**DATA FOR THIS TASK**:
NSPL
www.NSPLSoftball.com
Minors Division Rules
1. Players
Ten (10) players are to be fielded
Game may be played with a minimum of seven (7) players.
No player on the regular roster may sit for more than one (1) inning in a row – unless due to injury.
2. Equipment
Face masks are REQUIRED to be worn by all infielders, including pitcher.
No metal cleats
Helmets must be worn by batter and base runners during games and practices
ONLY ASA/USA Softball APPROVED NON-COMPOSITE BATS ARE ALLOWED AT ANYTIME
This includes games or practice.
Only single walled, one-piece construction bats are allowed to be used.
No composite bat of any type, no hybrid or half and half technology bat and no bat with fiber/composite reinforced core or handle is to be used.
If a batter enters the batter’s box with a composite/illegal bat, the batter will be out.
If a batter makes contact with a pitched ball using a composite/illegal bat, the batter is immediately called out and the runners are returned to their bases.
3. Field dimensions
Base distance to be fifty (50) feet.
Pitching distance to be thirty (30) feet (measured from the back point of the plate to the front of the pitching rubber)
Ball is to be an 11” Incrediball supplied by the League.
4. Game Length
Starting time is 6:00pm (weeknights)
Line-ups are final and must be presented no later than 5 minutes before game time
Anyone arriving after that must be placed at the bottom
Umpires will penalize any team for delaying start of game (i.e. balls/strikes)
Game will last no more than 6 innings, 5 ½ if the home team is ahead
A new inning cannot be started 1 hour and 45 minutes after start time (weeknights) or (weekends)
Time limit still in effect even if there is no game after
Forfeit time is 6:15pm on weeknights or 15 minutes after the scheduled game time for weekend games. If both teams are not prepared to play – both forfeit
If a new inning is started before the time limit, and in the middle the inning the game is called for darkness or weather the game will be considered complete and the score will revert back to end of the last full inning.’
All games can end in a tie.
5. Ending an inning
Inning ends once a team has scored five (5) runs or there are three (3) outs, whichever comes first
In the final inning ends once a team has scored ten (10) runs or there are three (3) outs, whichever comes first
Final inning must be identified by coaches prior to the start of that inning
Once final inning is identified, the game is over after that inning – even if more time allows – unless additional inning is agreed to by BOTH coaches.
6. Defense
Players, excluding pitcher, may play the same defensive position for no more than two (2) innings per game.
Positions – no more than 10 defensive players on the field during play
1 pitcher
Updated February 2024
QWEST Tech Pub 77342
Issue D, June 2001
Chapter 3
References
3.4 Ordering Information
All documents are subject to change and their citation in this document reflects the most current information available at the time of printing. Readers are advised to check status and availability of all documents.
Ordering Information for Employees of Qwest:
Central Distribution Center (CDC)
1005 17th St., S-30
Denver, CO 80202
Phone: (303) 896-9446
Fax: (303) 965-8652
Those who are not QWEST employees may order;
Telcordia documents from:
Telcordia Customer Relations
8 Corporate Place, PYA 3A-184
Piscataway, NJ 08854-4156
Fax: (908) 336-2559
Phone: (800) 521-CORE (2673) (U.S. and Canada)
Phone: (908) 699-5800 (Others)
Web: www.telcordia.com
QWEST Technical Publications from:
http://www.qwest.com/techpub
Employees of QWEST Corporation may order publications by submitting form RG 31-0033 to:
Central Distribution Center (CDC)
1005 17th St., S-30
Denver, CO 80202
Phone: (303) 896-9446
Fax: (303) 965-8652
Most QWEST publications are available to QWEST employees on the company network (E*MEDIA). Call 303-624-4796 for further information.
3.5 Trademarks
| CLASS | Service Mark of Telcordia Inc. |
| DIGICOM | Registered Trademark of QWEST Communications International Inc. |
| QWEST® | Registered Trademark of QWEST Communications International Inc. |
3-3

**EXERCISE DESCRIPTION**: Every line in the data above that contains "Ordering" needs to be copied.

**ANSWER BELOW**:
3.4 Ordering Information
Ordering Information for Employees of Qwest:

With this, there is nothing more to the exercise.